However, the most incredible moment of the night was when we were in the middle of a card game and my grandma turned to my grandpa and said, "Jack, I could really go for some chocolate right now." I may or may not have tried to find some cookies in the kitchen- but clearly that was not what Grandma wanted. Grandma wanted candy.
To my amazement, my grandfather drove to the grocery store and picked up both peanut AND chocolate m&m's. After dark. When we didn't need anything practical like milk or bread. "Your Grandfather, he's such a good man." Grandma explained. When he returned, they brought both bags into the living room, where we ate them on the floor. I wasn't even told how many I could have.
Tonight, when I was driving to the grocery store to get cream for my coffee, I thought about this moment with my grandparents. It's such a great memory- a memory of my Grandfather loving my Grandmother (and his grandkids) enough to go to the store after dark. A memory of breaking rules about bedtime and eating much candy as I wanted to- and not even having to sit at the kitchen table.
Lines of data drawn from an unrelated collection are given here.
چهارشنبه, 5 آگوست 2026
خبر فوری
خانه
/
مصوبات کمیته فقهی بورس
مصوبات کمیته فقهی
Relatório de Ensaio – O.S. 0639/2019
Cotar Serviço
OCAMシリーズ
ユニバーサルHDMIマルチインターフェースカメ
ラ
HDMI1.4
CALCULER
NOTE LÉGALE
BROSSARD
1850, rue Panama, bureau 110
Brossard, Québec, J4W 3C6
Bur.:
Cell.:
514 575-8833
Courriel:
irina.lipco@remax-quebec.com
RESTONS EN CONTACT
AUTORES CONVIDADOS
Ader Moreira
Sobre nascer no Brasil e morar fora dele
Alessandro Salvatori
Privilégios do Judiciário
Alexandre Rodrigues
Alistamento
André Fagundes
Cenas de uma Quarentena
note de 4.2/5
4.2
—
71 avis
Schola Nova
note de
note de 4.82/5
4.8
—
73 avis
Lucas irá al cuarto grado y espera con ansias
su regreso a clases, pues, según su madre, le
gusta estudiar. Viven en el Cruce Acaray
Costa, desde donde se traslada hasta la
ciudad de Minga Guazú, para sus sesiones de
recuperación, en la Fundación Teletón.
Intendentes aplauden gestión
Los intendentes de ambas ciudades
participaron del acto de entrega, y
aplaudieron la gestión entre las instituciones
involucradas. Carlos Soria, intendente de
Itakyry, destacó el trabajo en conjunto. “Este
A great memory.
Tomorrow will have been one year since my Grandma died. So it seemed only fitting that I pick up a bag of m&m's when I got to the store. Losing Grandma remains one of the most wrenching moments of my life. Losing Grandma before she had a chance to see the amazing wedding dress I found (on sale- as she had always taught me to shop) and sit in the front row (her space) when I (finally) walked down the aisle (after her many novenas that I would discern my vocation) was a devastating plot twist in a year that had started out like a fairytale.
But tonight- a year later- I'm sitting here, eating m&m's and thinking about how the resurrection of Christ that we celebrated last week means that I have hope. Hope that Grandma and Grandpa are together again. Hope that I'll see them one day, too. Hope that, united in the mystical body of Christ that transcends what I'm able to see with my eyes, Grandma is praying for me and my family even though we still miss her an awful lot.
"Where, O death, is your victory? Where, O death, is your sting?" (1 Corinthians 15:55)
Don't get me wrong. The sting is there. It's so, so there sometimes. But it's less than it was a year ago, six months ago, six weeks ago. And today, as I'm sitting here eating m&m's, I'm realizing that the sting isn't less because I forget. It's less because I hope.
So Alleluia. He has risen, and that changes everything.